I have been noticing that WPA tends to be a bit slow at expanding tree nodes. Alas, if only I had a tool available to investigate such things… oh, right!
So here we see the rather curious CPU usage pattern WPA shows while expanding a group of about 40,000 stack traces (taking over 300ms):
Each one of the big humps involves kicking off 8 new threads, each of which hangs around for just 50ms or so.
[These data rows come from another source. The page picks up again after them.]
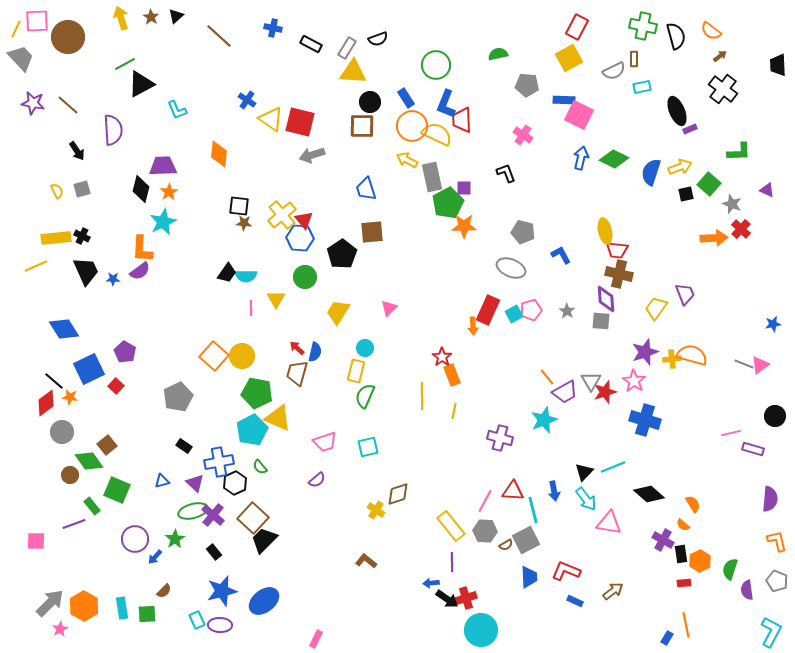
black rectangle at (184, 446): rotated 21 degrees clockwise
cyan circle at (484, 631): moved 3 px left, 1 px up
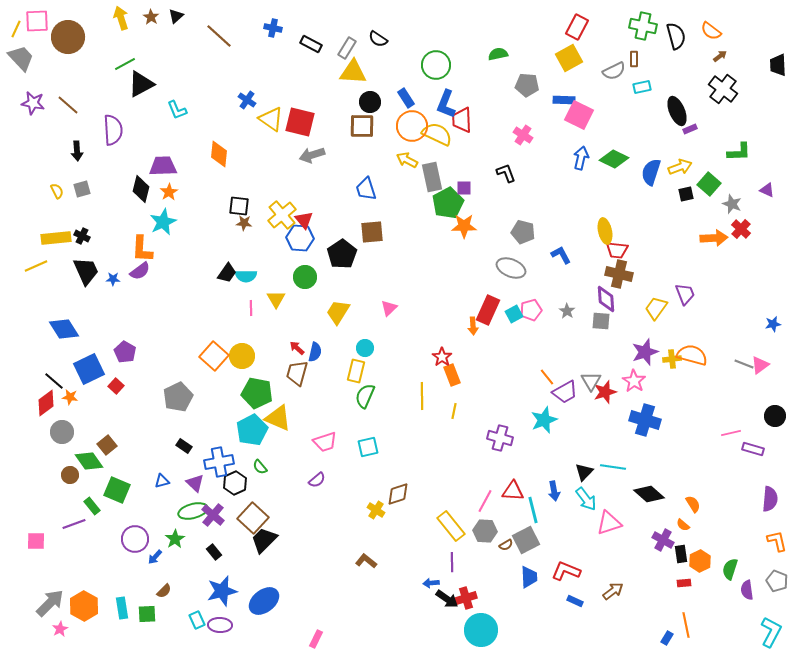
black semicircle at (378, 39): rotated 54 degrees clockwise
black arrow at (77, 151): rotated 30 degrees clockwise
cyan line at (613, 467): rotated 30 degrees clockwise
pink triangle at (609, 523): rotated 28 degrees counterclockwise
And the tiny little bump at 5.82 seconds involves 4 new threads that only run for about 1ms each!
That seems less than ideal... what do the stacks show for those periods?
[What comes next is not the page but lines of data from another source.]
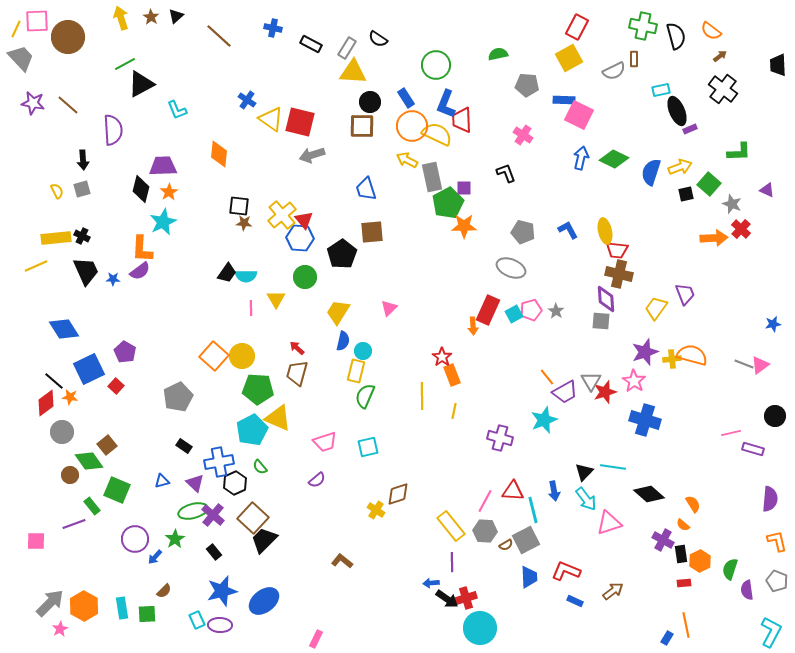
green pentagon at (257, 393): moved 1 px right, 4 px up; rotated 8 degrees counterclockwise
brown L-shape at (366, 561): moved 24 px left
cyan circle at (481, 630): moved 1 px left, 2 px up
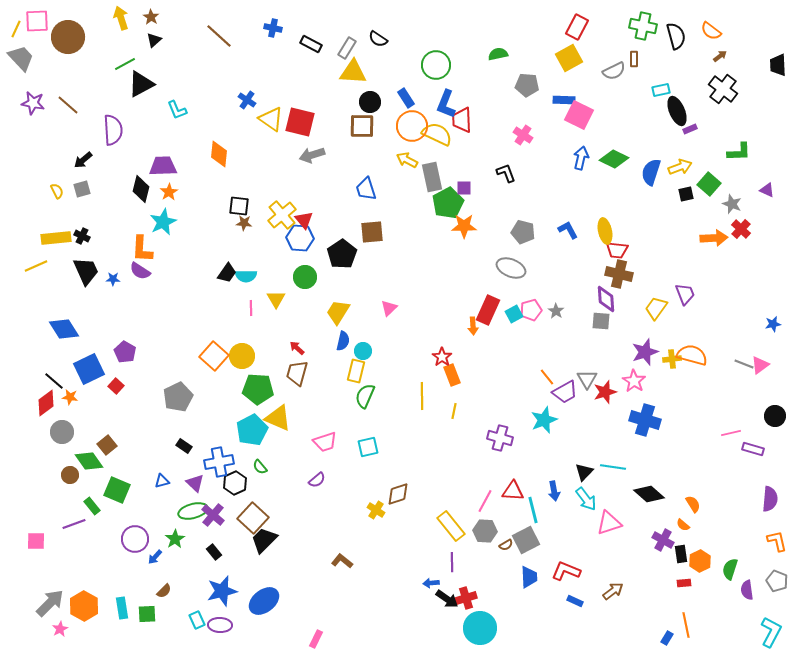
black triangle at (176, 16): moved 22 px left, 24 px down
black arrow at (83, 160): rotated 54 degrees clockwise
purple semicircle at (140, 271): rotated 70 degrees clockwise
gray triangle at (591, 381): moved 4 px left, 2 px up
Stack, Count, Weight (in view) (ms) microsoft.performance.shell.dll!Microsoft.Performance.Shell.Tables.Columns.StackFrameTagPathNodeColumn+StackFrameTagPathNodeColumnGenerator`2[System.__Canon,Microsoft.Performance.Shell.Tables.Columns.Generators.CachedOnFirstUseColumnGenerator`2[Microsoft.Performance.PerfCore4.StackTopCPtr,M, 593, 592.057600 |- microsoft.performance.shell.dll!Microsoft.Performance.Shell.Stacks.StackFrameTagsReferenceService::FrameTagsFromTop 0x0, 585, 583.954800 | |- clr.dll!JIT_MonEnterWorker_InlineGetThread_GetThread_PatchLabel, , 542, 540.769400 | |- microsoft.performance.core4.interop.dll!Microsoft.Performance.PerfCore4.StackFrameTagMapperExtensions::FrameTagsFromTop 0x0, 37, 37.151800 | |- microsoft.performance.shell.dll!Microsoft.Performance.Shell.Stacks.StackFrameTagsReferenceService::FrameTagsFromTop 0x0<itself>, 3, 2.980300
Spinning up all those threads to get worse than single threaded performance seems not so great. And why is it doing it twice? I've only expanded a single node!